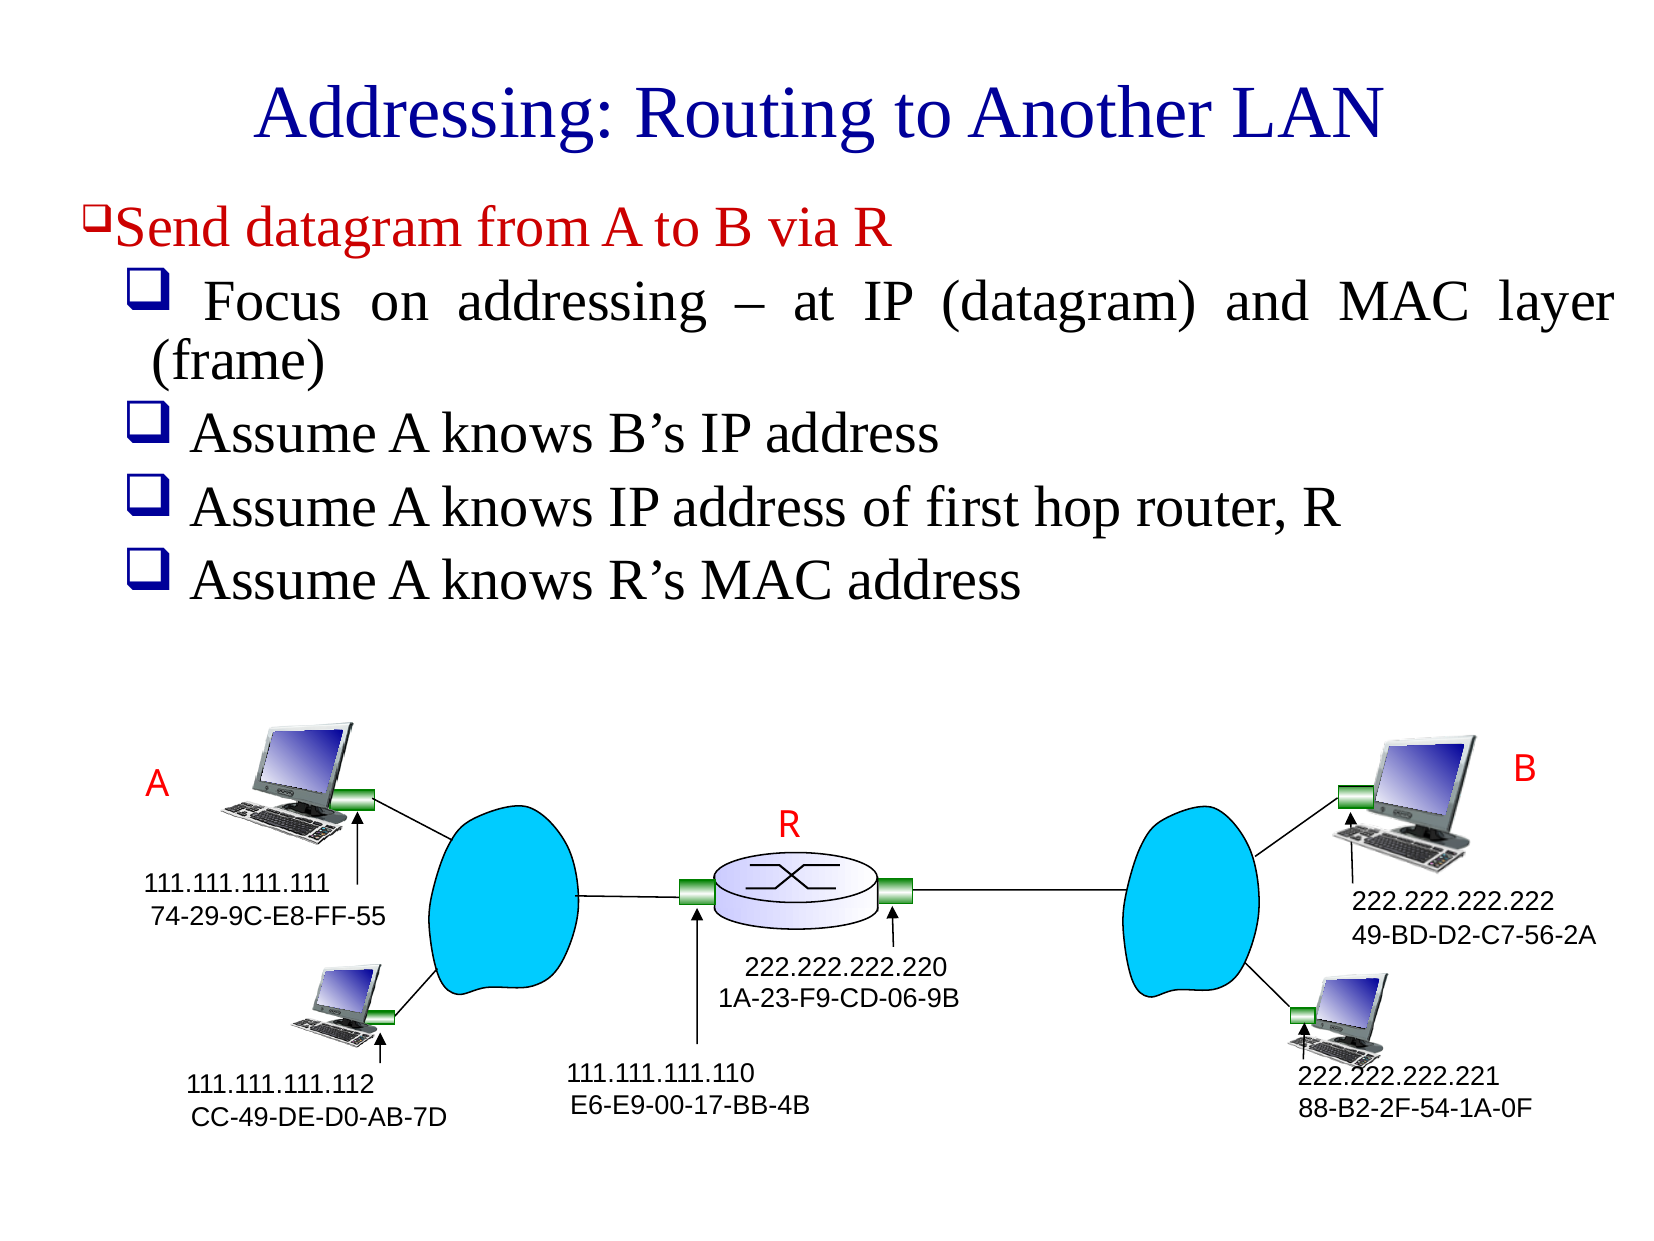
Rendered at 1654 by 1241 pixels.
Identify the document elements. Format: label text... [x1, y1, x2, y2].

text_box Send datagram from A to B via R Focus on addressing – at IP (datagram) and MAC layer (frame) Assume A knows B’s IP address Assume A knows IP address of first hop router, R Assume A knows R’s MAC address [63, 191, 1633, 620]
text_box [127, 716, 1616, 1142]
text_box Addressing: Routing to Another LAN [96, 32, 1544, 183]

» **EXERCISE DETAILS**:
Go through the listing above and retype it exactly, skipping every picture.

» **SOLUTION TO THIS TASK**:
Rendered at 1654 by 1241 pixels.
Identify the document elements. Format: label text... [x1, y1, x2, y2].

text_box Send datagram from A to B via R Focus on addressing – at IP (datagram) and MAC layer (frame) Assume A knows B’s IP address Assume A knows IP address of first hop router, R Assume A knows R’s MAC address [63, 191, 1633, 620]
text_box [127, 716, 1616, 1142]
text_box Addressing: Routing to Another LAN [96, 32, 1544, 183]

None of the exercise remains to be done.